Aussitôt, la préposée, tel l’écho, répond par un gros Tabarnak bien
senti. Je comprends que je dois respecter sa pause syndicale. Je referme la
porte et la fixe du regard pendant un bon dix minutes. Après quoi, par la seule
force de ma pensée, la porte s’ouvre et laisse passer ma nouvelle immaculée
vêtue d’un peignoir à capuche rouge. Ayant déjà oublié mon entrée intempestive,
elle minaude en passant devant moi. Je lui réponds en montrant les dents
« Attention mon petit Chaperon rouge, le gros méchant Loup va te
manger ». Elle s’éloigne en riant. Sort à son tour la préposée dont
j’apprendrai le prénom en lui demandant gentiment où sont les dents de mon
géniteur. J’le sais-tu moé où sont les organes de ton père? me répond-elle sur
un ton où je sens une légère pointe de colère.
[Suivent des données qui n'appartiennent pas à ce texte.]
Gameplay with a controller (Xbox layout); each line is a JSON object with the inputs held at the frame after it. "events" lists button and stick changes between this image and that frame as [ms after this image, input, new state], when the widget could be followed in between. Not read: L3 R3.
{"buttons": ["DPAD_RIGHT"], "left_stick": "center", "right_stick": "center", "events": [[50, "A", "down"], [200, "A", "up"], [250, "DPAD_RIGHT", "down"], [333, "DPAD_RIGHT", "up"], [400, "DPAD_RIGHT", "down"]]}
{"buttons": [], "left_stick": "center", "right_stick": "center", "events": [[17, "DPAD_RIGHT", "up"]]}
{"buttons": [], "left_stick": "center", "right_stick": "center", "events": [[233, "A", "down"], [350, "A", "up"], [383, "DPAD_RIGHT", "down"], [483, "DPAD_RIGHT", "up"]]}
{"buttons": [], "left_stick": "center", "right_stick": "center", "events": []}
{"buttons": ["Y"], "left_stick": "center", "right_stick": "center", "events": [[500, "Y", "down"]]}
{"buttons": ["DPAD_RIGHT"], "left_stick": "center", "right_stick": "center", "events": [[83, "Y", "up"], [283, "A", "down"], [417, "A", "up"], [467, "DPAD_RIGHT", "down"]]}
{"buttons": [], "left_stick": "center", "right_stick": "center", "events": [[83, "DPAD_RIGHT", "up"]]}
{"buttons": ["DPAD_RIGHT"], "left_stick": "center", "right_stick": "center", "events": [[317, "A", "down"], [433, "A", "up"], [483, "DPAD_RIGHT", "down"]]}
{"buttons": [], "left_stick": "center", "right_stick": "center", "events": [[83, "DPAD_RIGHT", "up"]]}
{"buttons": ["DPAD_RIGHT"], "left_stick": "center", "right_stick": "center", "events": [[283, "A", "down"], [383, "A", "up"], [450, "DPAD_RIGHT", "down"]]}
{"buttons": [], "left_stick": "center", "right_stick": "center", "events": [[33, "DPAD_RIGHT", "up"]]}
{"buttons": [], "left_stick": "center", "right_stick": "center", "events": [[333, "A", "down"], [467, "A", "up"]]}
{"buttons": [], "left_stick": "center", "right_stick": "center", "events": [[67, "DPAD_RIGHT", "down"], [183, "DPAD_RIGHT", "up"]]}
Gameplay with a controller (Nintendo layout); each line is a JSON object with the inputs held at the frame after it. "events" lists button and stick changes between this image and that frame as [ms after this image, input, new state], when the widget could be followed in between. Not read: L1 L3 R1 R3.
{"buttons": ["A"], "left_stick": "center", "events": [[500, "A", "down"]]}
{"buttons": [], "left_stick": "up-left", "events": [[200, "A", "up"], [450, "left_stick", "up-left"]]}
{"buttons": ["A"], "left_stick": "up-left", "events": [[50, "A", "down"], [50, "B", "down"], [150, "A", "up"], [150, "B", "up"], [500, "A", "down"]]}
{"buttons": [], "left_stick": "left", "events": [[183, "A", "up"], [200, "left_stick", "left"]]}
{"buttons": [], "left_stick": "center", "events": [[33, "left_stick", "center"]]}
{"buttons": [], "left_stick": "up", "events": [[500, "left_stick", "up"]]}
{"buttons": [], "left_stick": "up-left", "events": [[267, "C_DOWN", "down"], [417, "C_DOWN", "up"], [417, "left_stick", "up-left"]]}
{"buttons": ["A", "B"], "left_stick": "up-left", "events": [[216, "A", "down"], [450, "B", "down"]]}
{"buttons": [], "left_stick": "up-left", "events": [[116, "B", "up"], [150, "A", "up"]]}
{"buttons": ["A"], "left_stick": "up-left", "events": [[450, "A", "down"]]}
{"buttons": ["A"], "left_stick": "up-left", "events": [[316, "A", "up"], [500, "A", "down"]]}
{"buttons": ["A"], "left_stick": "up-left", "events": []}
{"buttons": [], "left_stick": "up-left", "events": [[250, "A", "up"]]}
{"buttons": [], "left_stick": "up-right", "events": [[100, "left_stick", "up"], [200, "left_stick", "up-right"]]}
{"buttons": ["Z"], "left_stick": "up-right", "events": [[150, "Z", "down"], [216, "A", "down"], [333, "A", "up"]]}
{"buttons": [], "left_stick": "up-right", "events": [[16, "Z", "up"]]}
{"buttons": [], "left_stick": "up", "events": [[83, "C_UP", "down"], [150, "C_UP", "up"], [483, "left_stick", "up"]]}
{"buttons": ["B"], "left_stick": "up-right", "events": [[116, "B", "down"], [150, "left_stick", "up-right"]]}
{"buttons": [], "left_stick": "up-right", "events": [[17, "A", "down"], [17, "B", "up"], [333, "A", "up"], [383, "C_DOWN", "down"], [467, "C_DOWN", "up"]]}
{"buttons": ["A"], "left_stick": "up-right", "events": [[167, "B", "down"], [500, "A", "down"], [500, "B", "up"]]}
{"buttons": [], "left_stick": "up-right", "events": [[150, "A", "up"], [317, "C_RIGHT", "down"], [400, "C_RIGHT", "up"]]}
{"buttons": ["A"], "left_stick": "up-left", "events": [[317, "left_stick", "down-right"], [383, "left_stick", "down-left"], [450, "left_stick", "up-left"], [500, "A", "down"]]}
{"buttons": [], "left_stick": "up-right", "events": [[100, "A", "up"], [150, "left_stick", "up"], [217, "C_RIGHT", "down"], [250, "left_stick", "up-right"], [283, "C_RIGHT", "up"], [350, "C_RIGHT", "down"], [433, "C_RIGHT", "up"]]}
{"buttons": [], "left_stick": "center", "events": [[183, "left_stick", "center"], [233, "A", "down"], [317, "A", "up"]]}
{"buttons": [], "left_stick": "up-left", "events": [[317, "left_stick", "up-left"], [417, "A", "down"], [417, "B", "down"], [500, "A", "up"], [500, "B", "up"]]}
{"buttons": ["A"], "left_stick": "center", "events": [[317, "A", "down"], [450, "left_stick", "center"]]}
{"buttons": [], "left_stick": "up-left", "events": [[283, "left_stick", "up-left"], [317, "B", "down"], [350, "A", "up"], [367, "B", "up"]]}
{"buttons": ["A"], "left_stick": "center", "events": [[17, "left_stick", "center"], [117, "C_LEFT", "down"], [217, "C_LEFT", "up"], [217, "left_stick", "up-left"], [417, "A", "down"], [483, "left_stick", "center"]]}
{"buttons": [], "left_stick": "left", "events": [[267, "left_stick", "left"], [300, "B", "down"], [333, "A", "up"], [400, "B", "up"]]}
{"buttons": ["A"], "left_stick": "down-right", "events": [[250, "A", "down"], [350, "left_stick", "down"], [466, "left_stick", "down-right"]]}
J’ai-tu l’air de m’appeler
Agatha Christie ou Fabienne Larouche? Je veux répondre que non, je ne pense
pas, mais elle ne m’en laisse pas le loisir. J’m’appelle Claudette, pis non,
suis pas une Dion, ni une devinesse. Retrouvant soudainement l’usage de
ses fonctions d’employée, elle me demande sur un ton radouci si j’ai été voir
dans les autres chambres. Je bafouille un Heu, non! Viens mon beau, me dit-elle
en me donnant une claque sur les fesses (#metoo), on va les chercher ensemble
les dentiers de ton paternel. Mon physique irrésistible a, encore une fois,
fait son effet sur la gent féminine.
Comme
nous arrivons à la hauteur de la chambre de papa, un préposé basané bien
baraqué en sort, pris d’un fou rire inextinguible. Je me rappelle que papa aime
raconter des blagues, salées si possible, mais à ce compte il ressemble plus à
Éphrem qu’à Symphorien. Je me mets donc à douter que l’humour de mon père,
édenté de surcroît, soit la cause de l’hilarité du bonhomme. J’en conclus alors
de deux choses l’une : ou bien la directrice vient de lui accorder la
parité salariale avec le secteur public, ou bien… Ginette ! Ça doit être
Ginette, me dis-je en entrant dans la chambre. Assise sur le lit à côté d’une
boîte de papiers-mouchoirs trois épaisseurs, Ginette essuie ses larmes tout en
essayant de contenir son rire. Papa, toujours dans son fauteuil berçant,
affiche lui un grand sourire blanc. Blanc de blanc. Allez Lula, papa a retrouvé
sa denture ou, plutôt, on l’a retrouvé. Où était-elle, que je demande au
cadre de porte dans lequel se tiennent les deux préposés au bien-être des
résidents. Celui que je surnomme maintenant Alexandre le Bienheureux me
répond : « En huit mois de travail, je n’avais encore jamais vu ça. Les
dentiers de votre père étaient dans sa couche ». Et, mon Alexandre de
s’esclaffer à nouveau. Craignant sans doute de se faire voler ses dentiers par
la femme aux mules roses, papa les avait cachés dans sa couche où ils sont
restés jusqu’à l’arrivée d’Alexandre, soit une bonne douzaine d’heures.
Alexandre
le Bienheureux me rassure sur l’aspect hygiénique de l’aventure : il a
bien lavé et stérilisé les dentiers de papa. Je me détends un peu. J’esquisse
même un sourire de remerciement à l’adresse des deux préposés. Claudette en
profite pour avoir le dernier mot de l’histoire : « T’a l’air ben stressé
mon beau Serge. Viens avec moé, m’en va te donner un bon bain chaud. »
Au secours !
Note : cette
histoire est basée sur des faits réels, incluant le physique de l’auteur.